Jenny McGill  

Drama & Diplomacy - A Review by Linda Ellerbee

Published Apr 29, 2009

DRAMA AND DIPLOMACY

By Jenny Mcgill

If you’re an arm-chair adventurer who’s shopping for something a little different from “and then my Sherpa said this mountain was inhabited by the gods…,” or “I was shocked in the food market in Canton to see them selling puppies by the pound…,” it’s quite possible Drama and Diplomacy is for you.

Is it adventure? Yes. Is there drama? Yes, again. Diplomacy? Depends on how you look at it. While McGill remains mostly diplomatic in telling her stories, she knows how and when to wield the knife. Happily, hers is first dipped in an industrial-strength batch of humor.

If I may oversimplify, this is the story of how young Jenny McGill, all-American Airlines stew, landed in Puerto Vallarta "back when every day was party day.” Says McGill, of those times, “None of us worked, but we sure kept busy. Friends from the United States used to ask, ‘But what do you do all day in Puerto Vallarta?’ I always told them I didn’t know, but I got up in the morning with nothing to do and when I went to bed I hadn’t gotten half of it done.”

 Then she went to work as the American Consular Agent.

If this outlandish evolvement seems purely absurd on the face of it, somehow it makes sense in the context of a fishing village evolving into an international resort city partly because of a movie about an iguana. McGill is able to bring Puerto Vallarta to life, then and now, and does so by telling stories. True stories — which (if for no other reason) make the book worth your time. Fiction has to be believable. Truth is merely the truth. Take it or leave it.
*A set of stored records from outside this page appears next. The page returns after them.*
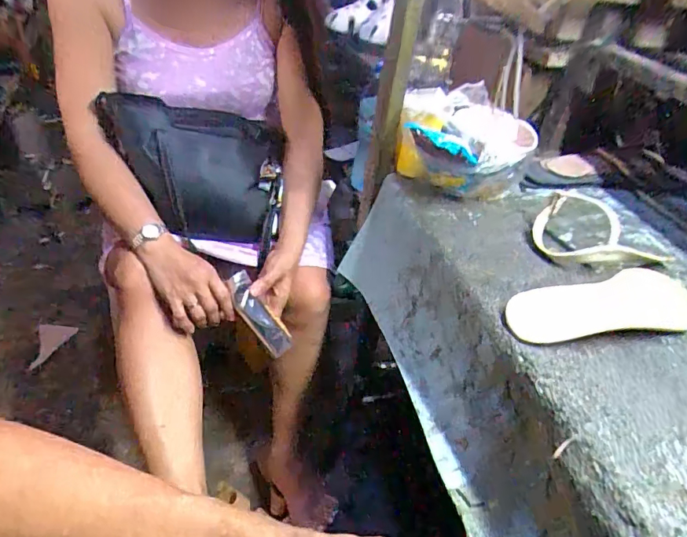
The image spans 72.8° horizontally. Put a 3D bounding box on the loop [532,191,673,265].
[{"bbox_3d":[0.282,-0.038,0.515,0.135,0.077,0.068,30,44,25],"label":"loop"}]

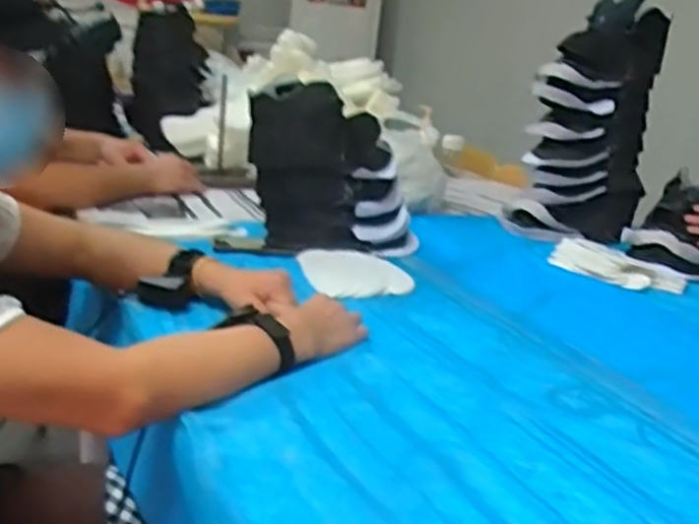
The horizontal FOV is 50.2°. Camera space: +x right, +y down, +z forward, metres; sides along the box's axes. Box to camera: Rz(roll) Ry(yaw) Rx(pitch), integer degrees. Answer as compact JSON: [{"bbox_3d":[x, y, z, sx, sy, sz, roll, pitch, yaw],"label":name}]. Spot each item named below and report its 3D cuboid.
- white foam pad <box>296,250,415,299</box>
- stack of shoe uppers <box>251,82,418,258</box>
[{"bbox_3d":[0.008,0.017,1.121,0.153,0.016,0.190,1,18,-19],"label":"white foam pad"},{"bbox_3d":[-0.023,-0.149,1.224,0.275,0.253,0.141,6,17,-1],"label":"stack of shoe uppers"}]

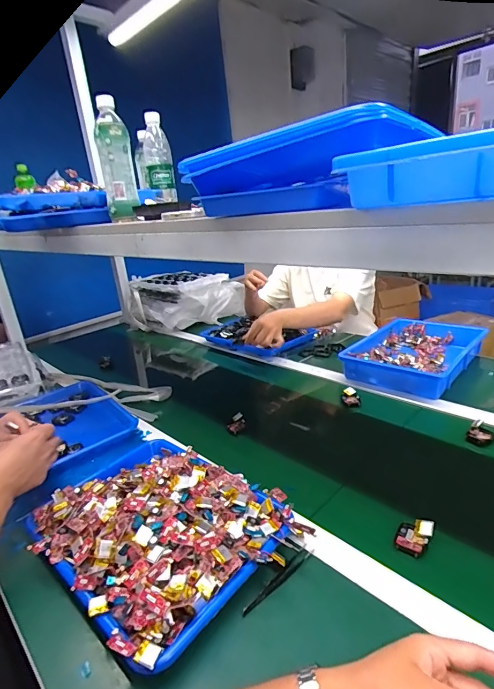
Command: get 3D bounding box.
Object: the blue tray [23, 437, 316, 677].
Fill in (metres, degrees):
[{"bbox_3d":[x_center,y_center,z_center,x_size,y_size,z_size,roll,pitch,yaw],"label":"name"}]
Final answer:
[{"bbox_3d":[-0.130,0.232,0.539,0.337,0.056,0.252,12,27,39],"label":"blue tray"}]

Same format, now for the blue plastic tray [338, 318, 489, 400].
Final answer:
[{"bbox_3d":[0.429,0.019,0.995,0.245,0.053,0.352,14,29,43],"label":"blue plastic tray"}]

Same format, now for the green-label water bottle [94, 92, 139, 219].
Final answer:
[{"bbox_3d":[-0.257,-0.362,0.757,0.061,0.213,0.060,-11,21,-12],"label":"green-label water bottle"}]

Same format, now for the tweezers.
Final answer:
[{"bbox_3d":[0.041,0.283,0.472,0.117,0.014,0.014,-24,27,-39],"label":"tweezers"}]

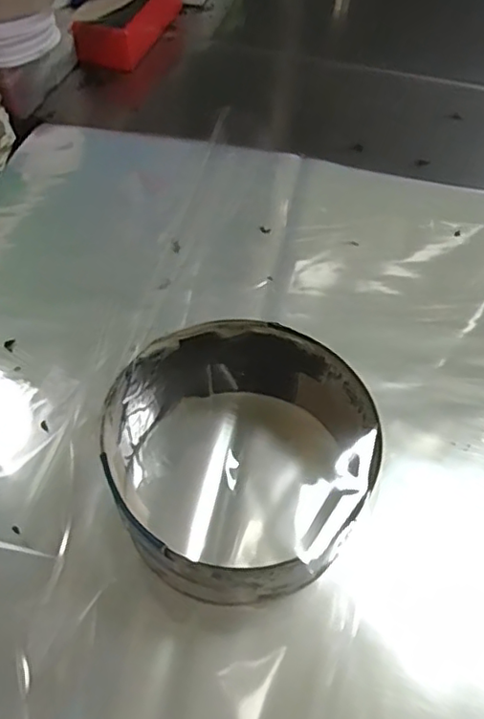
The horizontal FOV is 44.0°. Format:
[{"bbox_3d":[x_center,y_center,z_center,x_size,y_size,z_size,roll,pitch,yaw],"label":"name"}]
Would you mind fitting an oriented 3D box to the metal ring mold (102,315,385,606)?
[{"bbox_3d":[0.003,0.072,0.449,0.188,0.100,0.186,1,56,-1],"label":"metal ring mold"}]

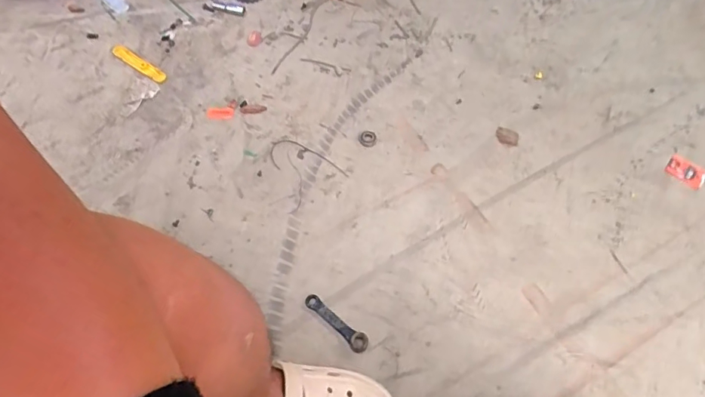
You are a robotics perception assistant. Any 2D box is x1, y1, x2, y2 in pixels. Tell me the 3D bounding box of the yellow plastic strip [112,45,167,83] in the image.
[{"bbox_3d":[-0.461,-0.290,1.016,0.153,0.012,0.030,31,63,16],"label":"yellow plastic strip"}]

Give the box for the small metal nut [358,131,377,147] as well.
[{"bbox_3d":[0.031,-0.122,0.950,0.036,0.011,0.034,1,59,-1],"label":"small metal nut"}]

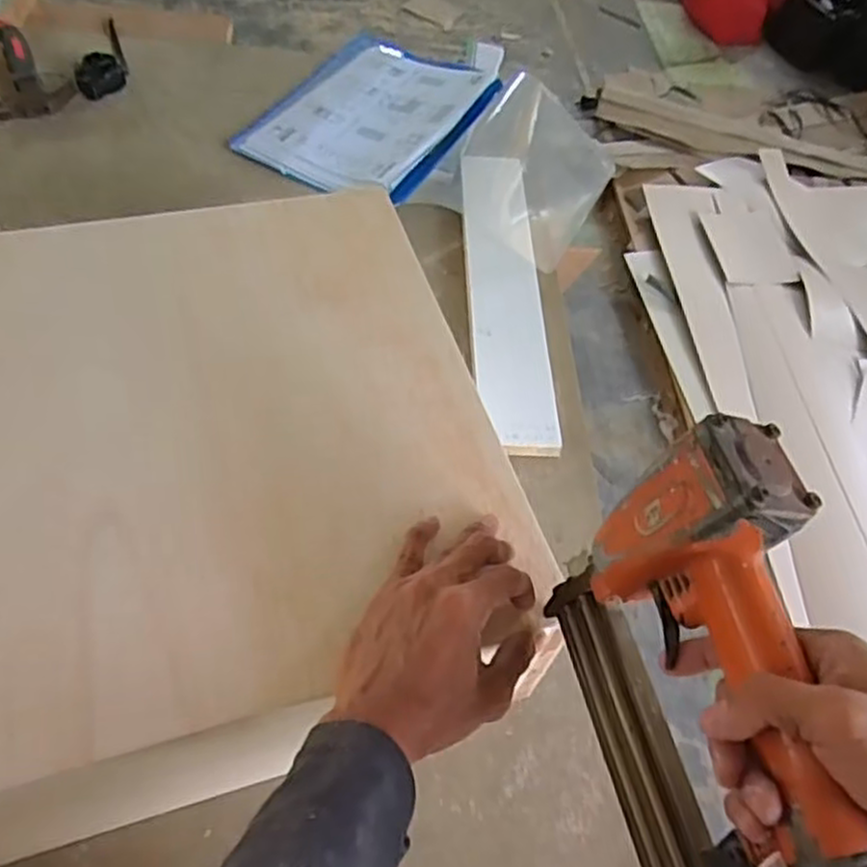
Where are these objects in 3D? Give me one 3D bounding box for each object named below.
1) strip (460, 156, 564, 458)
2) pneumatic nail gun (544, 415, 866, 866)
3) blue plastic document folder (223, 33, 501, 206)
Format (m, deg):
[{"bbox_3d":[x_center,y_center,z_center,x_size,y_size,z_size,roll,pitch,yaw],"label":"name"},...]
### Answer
[{"bbox_3d":[0.080,-0.170,0.859,0.080,0.012,0.444,1,54,-7],"label":"strip"},{"bbox_3d":[0.146,0.135,0.376,0.065,0.165,0.235,2,56,-32],"label":"pneumatic nail gun"},{"bbox_3d":[-0.076,-0.442,1.032,0.255,0.028,0.356,27,55,11],"label":"blue plastic document folder"}]

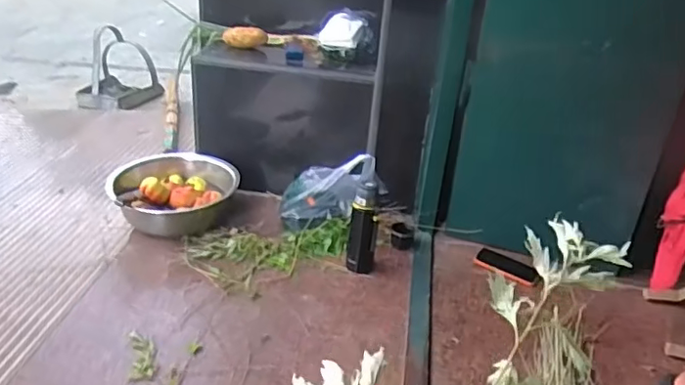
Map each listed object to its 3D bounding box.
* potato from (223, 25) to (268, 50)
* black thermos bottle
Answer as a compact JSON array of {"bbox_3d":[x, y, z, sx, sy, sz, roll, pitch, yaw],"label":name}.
[{"bbox_3d":[-0.298,-0.478,1.844,0.132,0.068,0.058,-1,29,-11],"label":"potato"},{"bbox_3d":[0.049,0.087,1.484,0.077,0.253,0.069,4,29,-2],"label":"black thermos bottle"}]

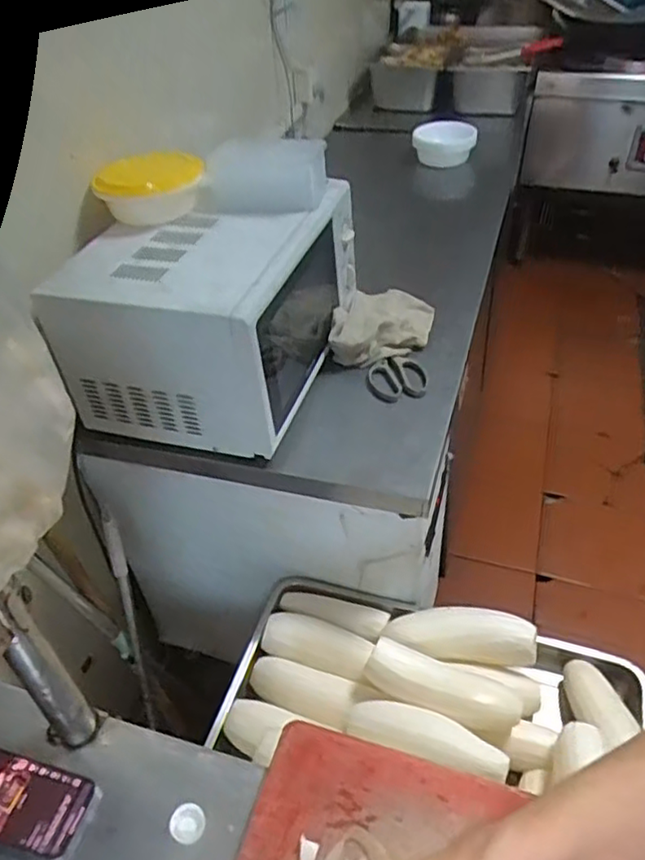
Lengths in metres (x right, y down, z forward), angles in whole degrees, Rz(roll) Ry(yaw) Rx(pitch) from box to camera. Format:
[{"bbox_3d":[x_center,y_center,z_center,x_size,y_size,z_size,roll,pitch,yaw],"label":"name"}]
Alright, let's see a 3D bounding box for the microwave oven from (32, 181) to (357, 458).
[{"bbox_3d":[-0.172,-0.212,1.059,0.341,0.245,0.434,10,44,14],"label":"microwave oven"}]

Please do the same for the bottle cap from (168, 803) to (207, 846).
[{"bbox_3d":[-0.120,0.353,0.578,0.030,0.013,0.031,-2,42,2],"label":"bottle cap"}]

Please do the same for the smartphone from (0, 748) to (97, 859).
[{"bbox_3d":[-0.289,0.341,0.599,0.139,0.006,0.068,12,47,11],"label":"smartphone"}]

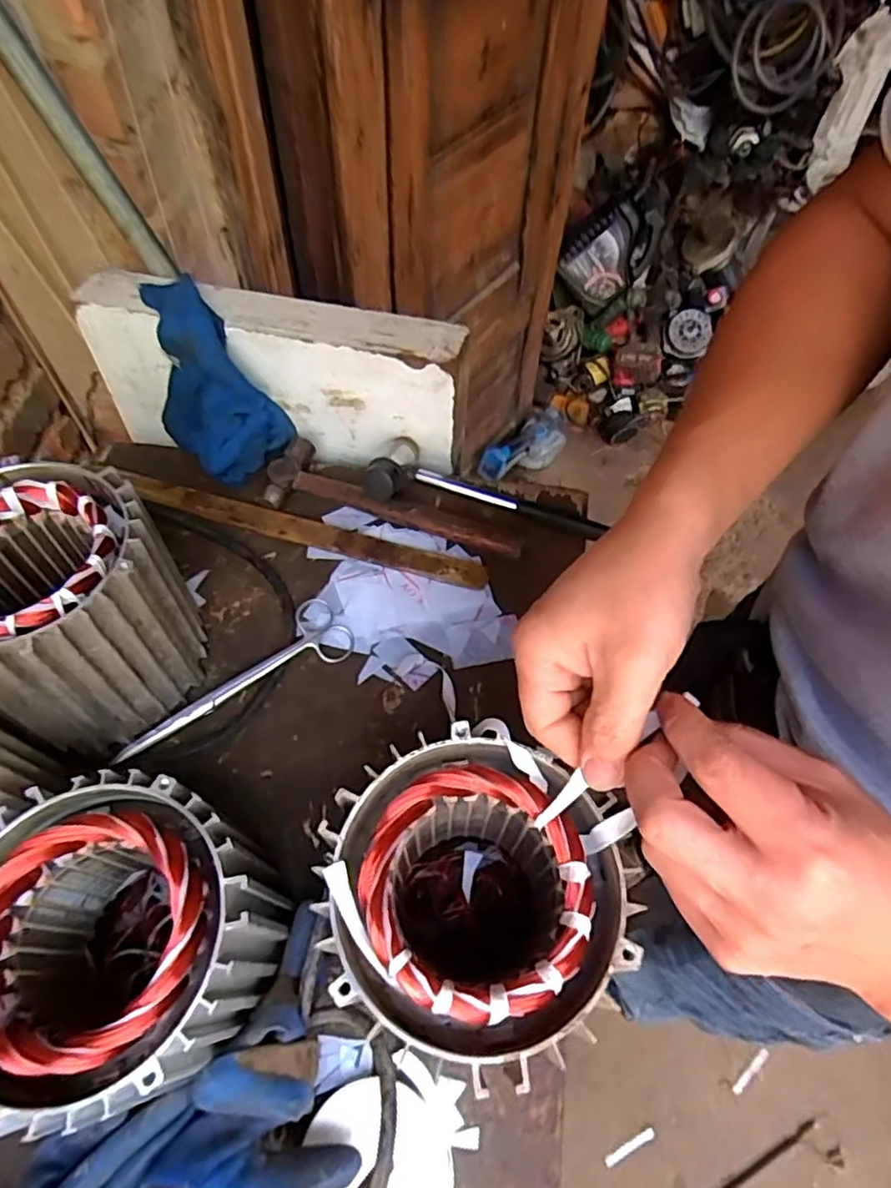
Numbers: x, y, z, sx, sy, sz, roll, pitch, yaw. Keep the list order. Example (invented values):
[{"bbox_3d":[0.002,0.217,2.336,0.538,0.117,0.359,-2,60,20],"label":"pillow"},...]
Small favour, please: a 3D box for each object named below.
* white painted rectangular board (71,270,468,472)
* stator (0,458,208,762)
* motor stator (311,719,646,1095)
[{"bbox_3d":[-0.149,-0.192,0.573,0.320,0.136,0.076,3,57,0],"label":"white painted rectangular board"},{"bbox_3d":[-0.247,0.012,0.423,0.132,0.148,0.124,-36,65,-22],"label":"stator"},{"bbox_3d":[0.015,0.166,0.351,0.126,0.164,0.128,-32,63,-20],"label":"motor stator"}]

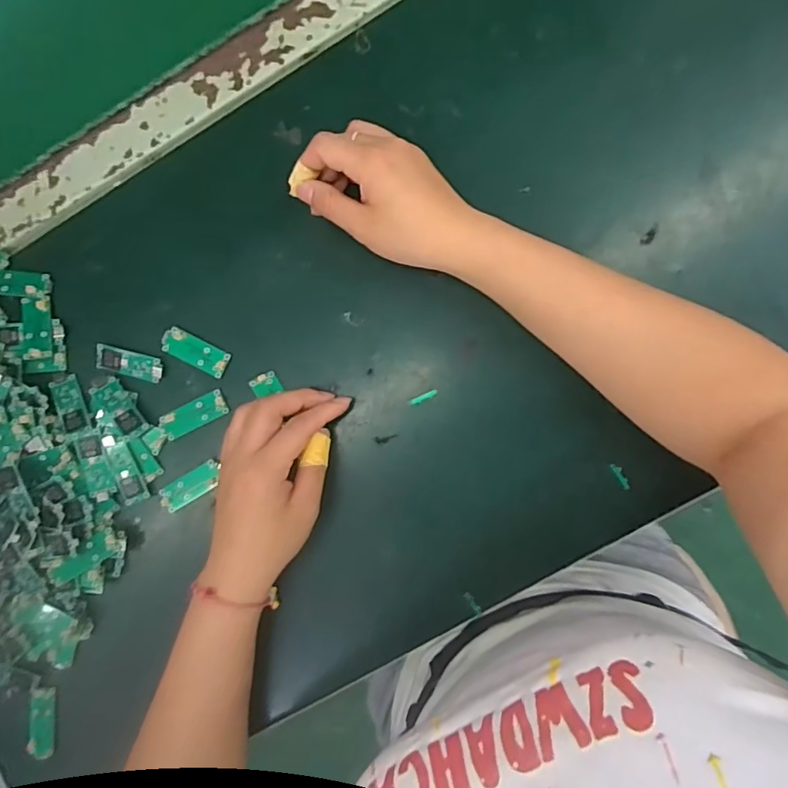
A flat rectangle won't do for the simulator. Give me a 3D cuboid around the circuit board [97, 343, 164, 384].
[{"bbox_3d":[-0.194,-0.022,0.401,0.047,0.007,0.018,15,91,5],"label":"circuit board"}]

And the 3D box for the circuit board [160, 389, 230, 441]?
[{"bbox_3d":[-0.145,0.015,0.395,0.046,0.006,0.019,-26,87,5],"label":"circuit board"}]

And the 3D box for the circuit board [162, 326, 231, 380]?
[{"bbox_3d":[-0.145,-0.030,0.398,0.050,0.004,0.020,26,92,5],"label":"circuit board"}]

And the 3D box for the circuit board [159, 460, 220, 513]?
[{"bbox_3d":[-0.148,0.067,0.398,0.049,0.004,0.018,-31,87,4],"label":"circuit board"}]

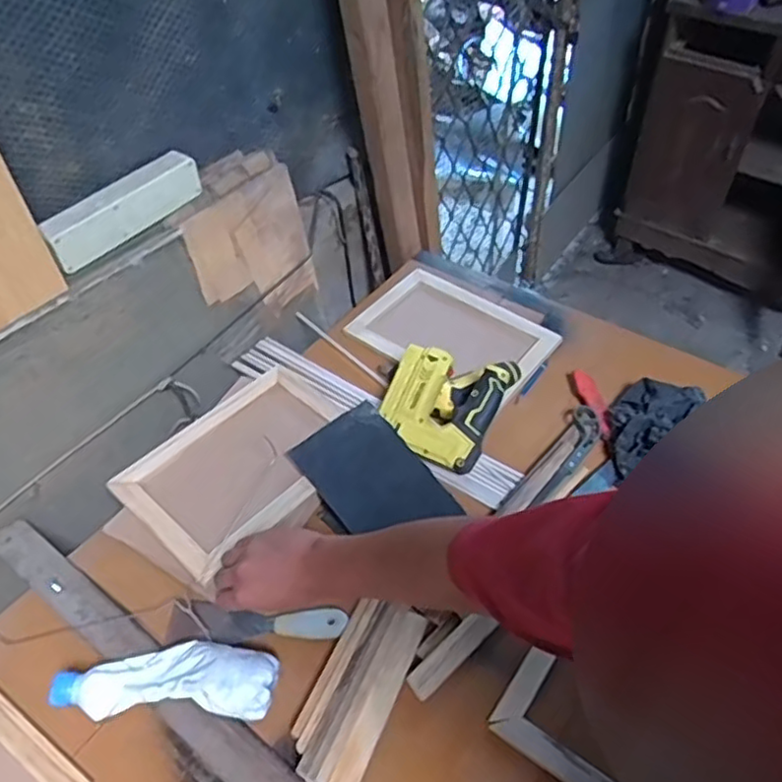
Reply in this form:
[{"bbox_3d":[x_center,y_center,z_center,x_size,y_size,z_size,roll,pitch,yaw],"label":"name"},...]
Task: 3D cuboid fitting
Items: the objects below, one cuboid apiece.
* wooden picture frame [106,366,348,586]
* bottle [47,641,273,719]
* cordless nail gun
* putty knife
[{"bbox_3d":[-0.194,0.088,0.878,0.215,0.028,0.298,32,54,29],"label":"wooden picture frame"},{"bbox_3d":[-0.233,0.305,0.689,0.225,0.044,0.075,0,49,1],"label":"bottle"},{"bbox_3d":[0.082,0.006,0.931,0.152,0.099,0.202,21,52,18],"label":"cordless nail gun"},{"bbox_3d":[-0.153,0.265,0.747,0.200,0.013,0.049,2,49,2],"label":"putty knife"}]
Or, as is often the case with McGill, laugh at it.

However, the descriptions of her (sur?)realistic job assignment ("Death, Detention, Destitution and Disappearance") while employed in a tropical paradise by the U.S. State Department, are often more than comical. Sometimes they are heartbreaking. Sometimes sweet. And sometimes bitter. Doing that job, in that place allowed McGill to become familiar (and sometimes friends) with crooks, cops, jailers, jet-setters (famous, royal and just plain rich), tourists (oh so many tourists), local citizens and ex-pats of all persuasions, of which she is one. Still. The book is a chronicle of a time, a town and a woman you just know you would like to know, in which three things come shining through: McGill's love of Mexico and Mexicans. Her love of life. And her love of telling a tale.

I leave you with one of my favorites. A shortie, but goodie: When Reagan named John Gavin U.S. Ambassador to Mexico, the Mexican government — and media — complained, saying he wasn’t a diplomat, he was an actor. According to McGill, Gavin changed their minds by insisting it wasn’t true — and what’s more, he had fifty-seven movies to prove he wasn’t an actor.

Now what other book is going to tell me that?